#### What to do:
Could you return every record below word for word, leaving out the pictures?
________________________
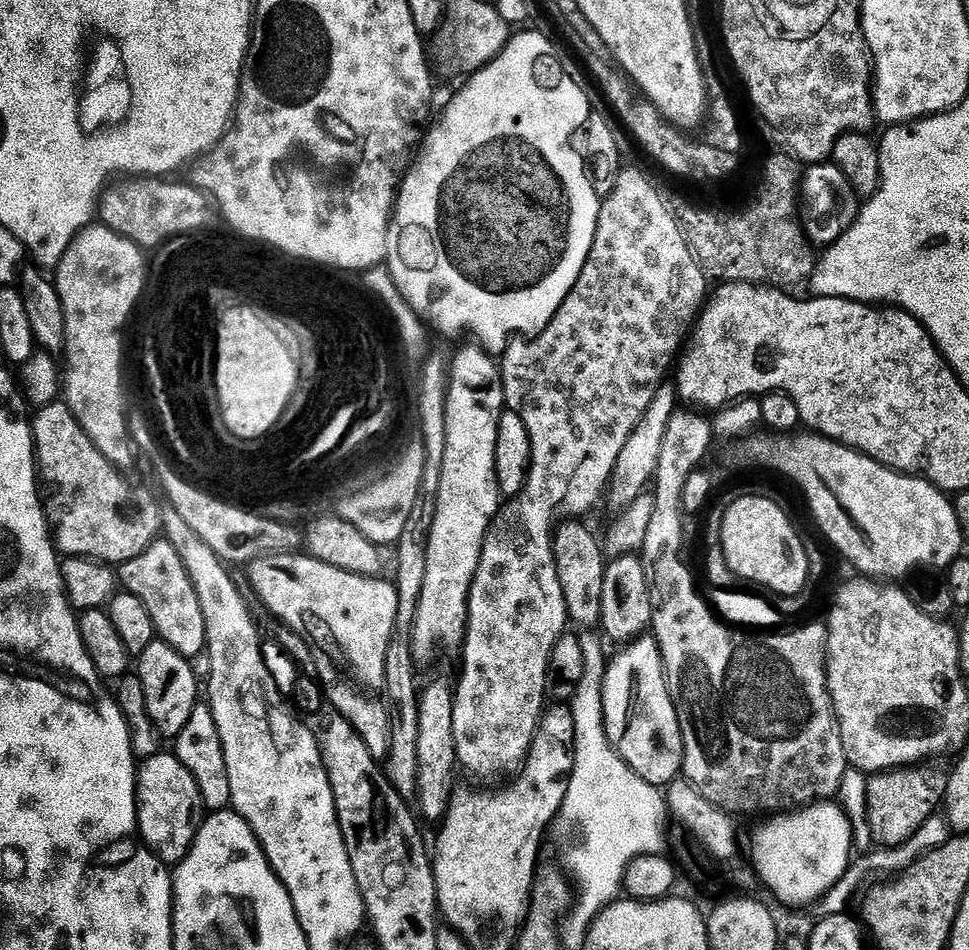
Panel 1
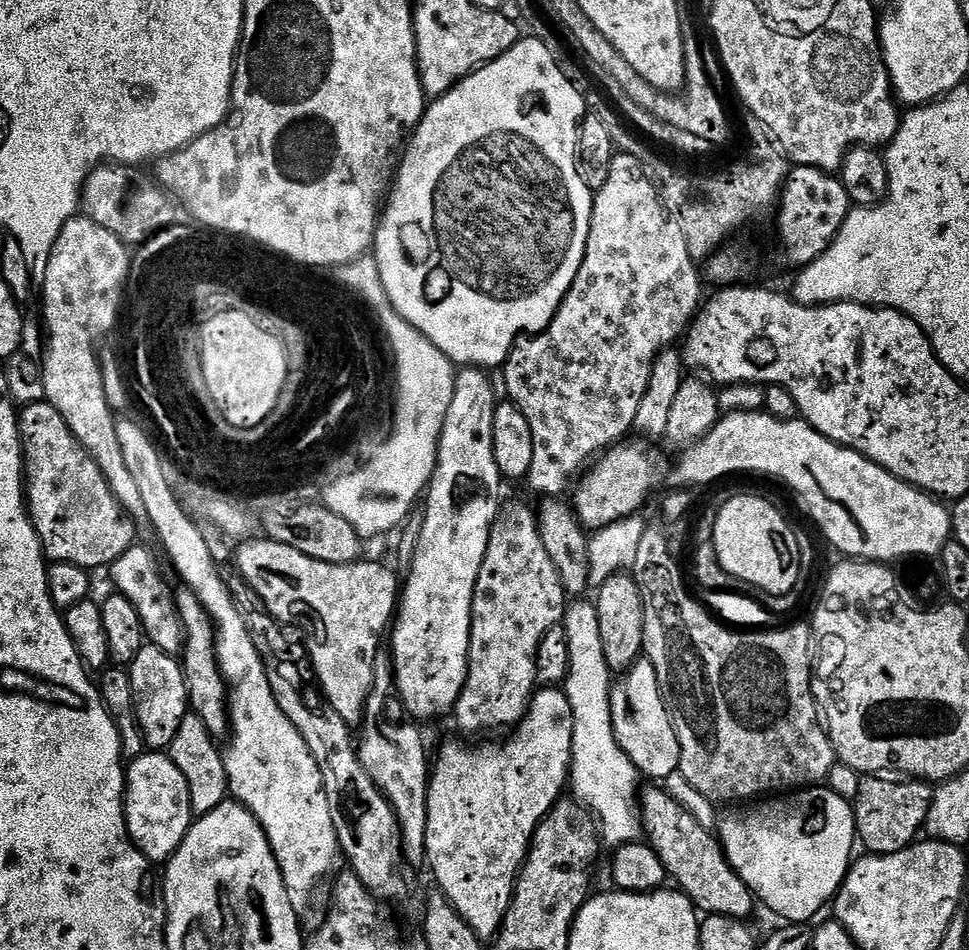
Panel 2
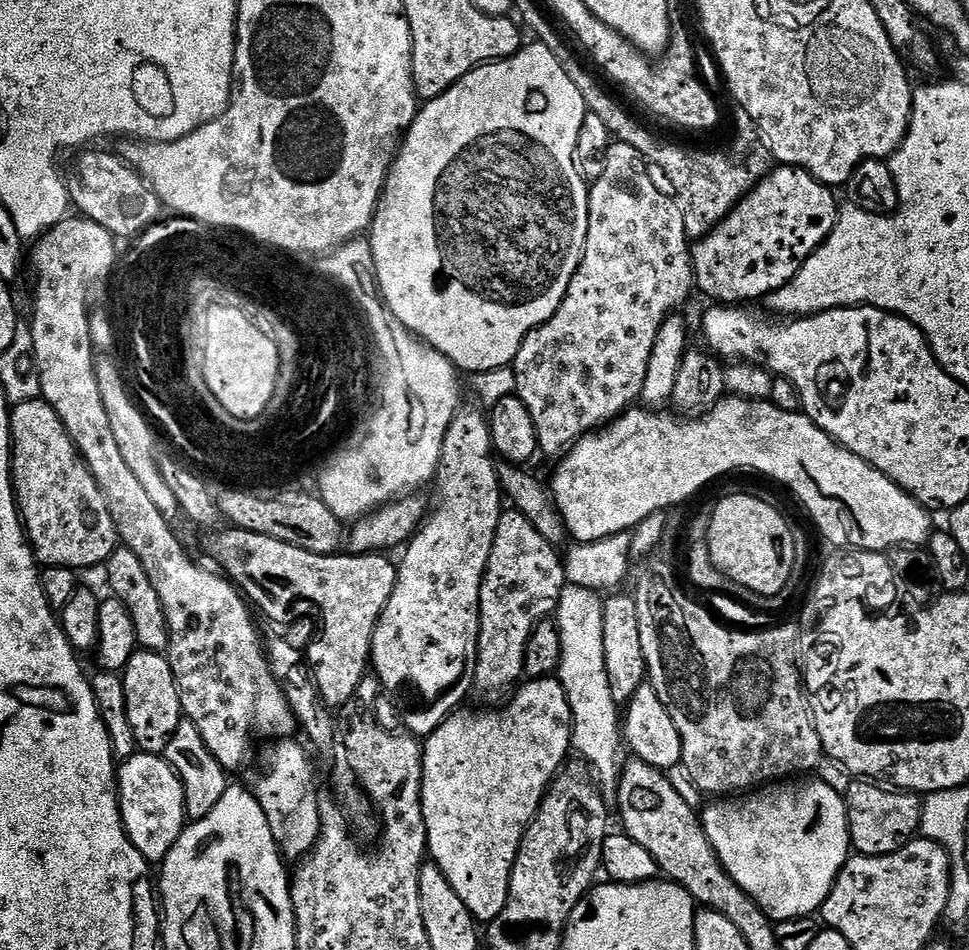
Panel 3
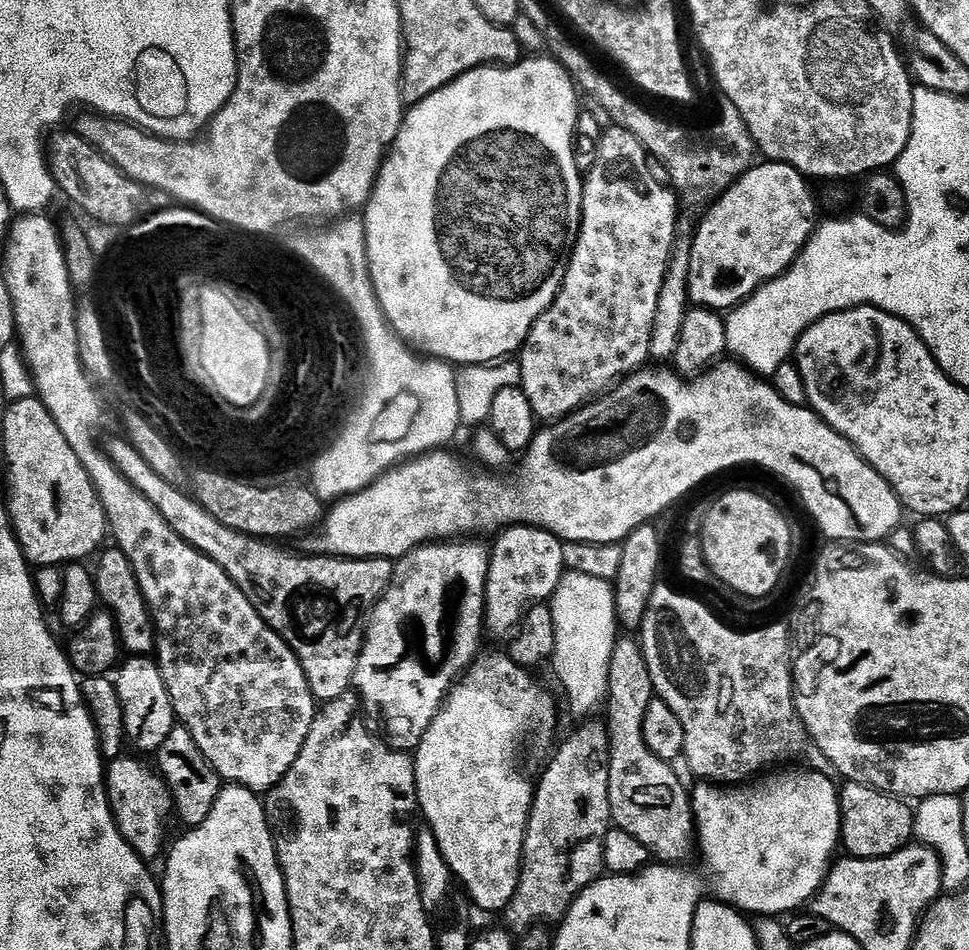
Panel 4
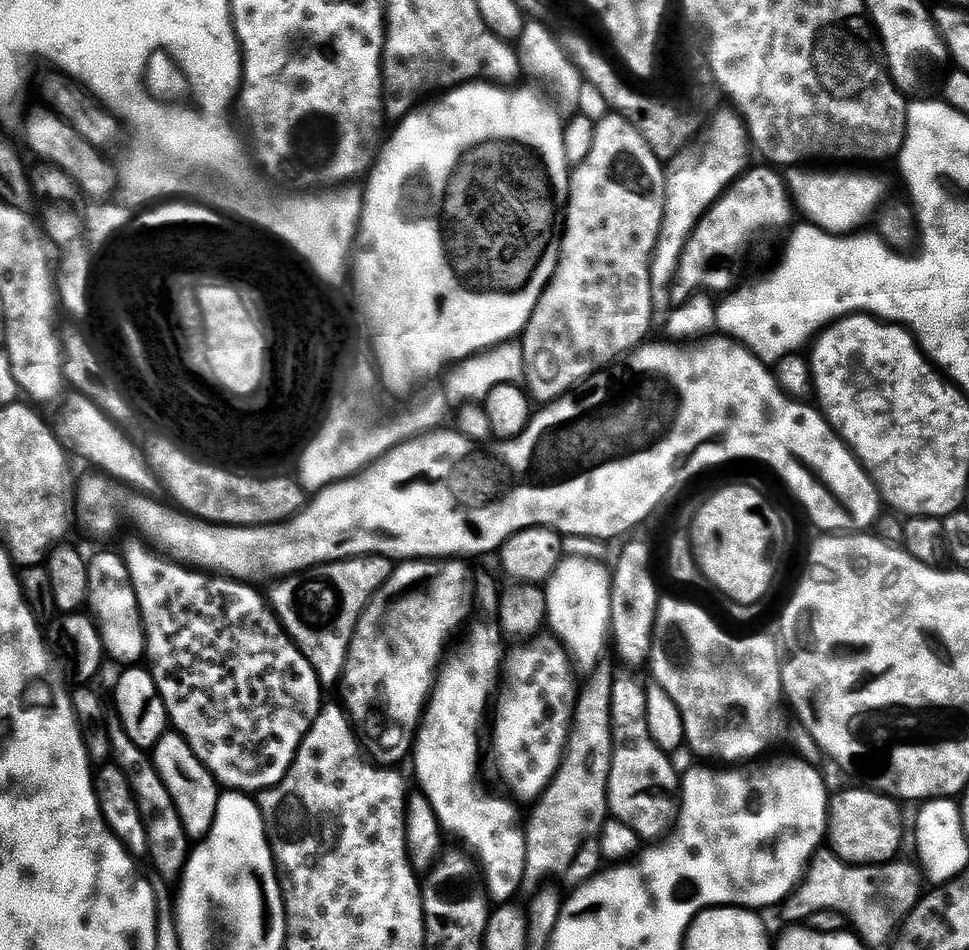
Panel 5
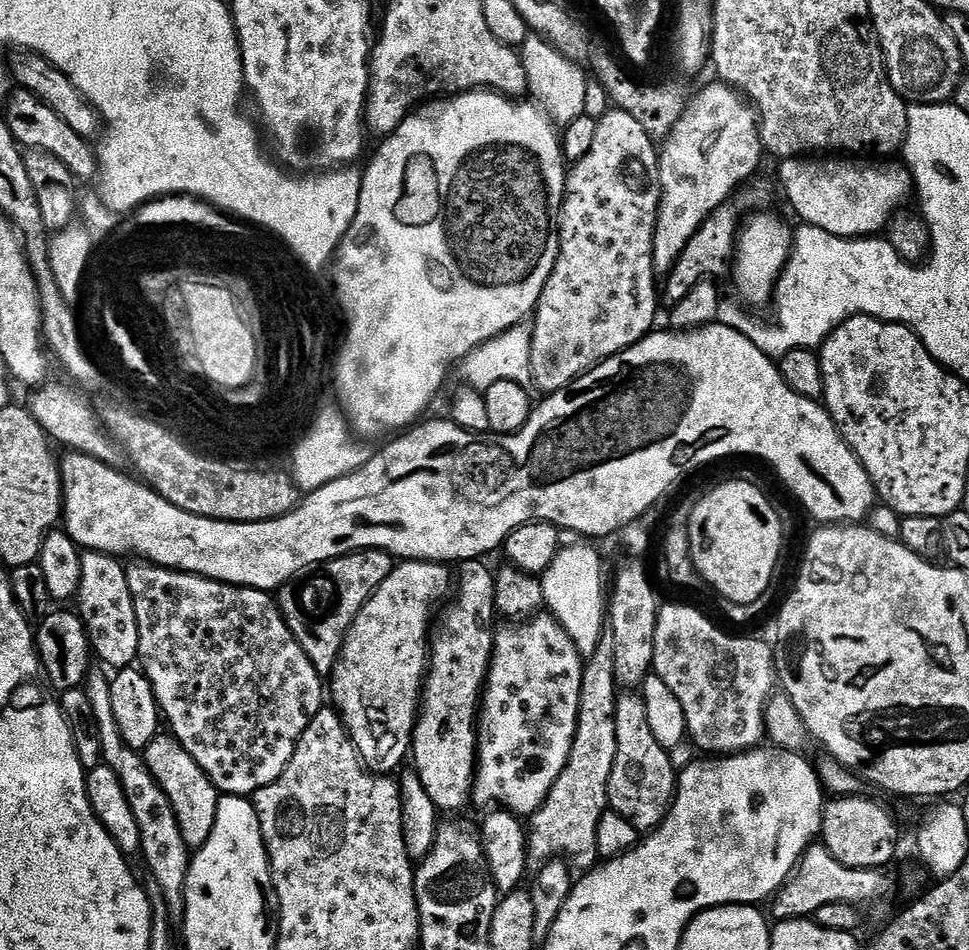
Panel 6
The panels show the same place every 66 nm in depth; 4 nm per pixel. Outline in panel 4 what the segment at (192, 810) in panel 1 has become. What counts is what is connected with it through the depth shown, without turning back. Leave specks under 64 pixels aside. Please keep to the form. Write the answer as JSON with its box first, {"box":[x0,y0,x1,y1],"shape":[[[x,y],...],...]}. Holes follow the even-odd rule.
________________________
#### Output of the exercise:
Panel 1
Panel 2
Panel 3
Panel 4
Panel 5
Panel 6
The panels show the same place every 66 nm in depth; 4 nm per pixel. Outline in panel 4 what the segment at (192, 810) in panel 1 has become. What counts is what is connected with it through the depth shown, without turning back. Leave specks under 64 pixels aside. Please keep to the form. Write the answer as JSON with its box first, {"box":[x0,y0,x1,y1],"shape":[[[x,y],...],...]}. Holes follow the even-odd rule.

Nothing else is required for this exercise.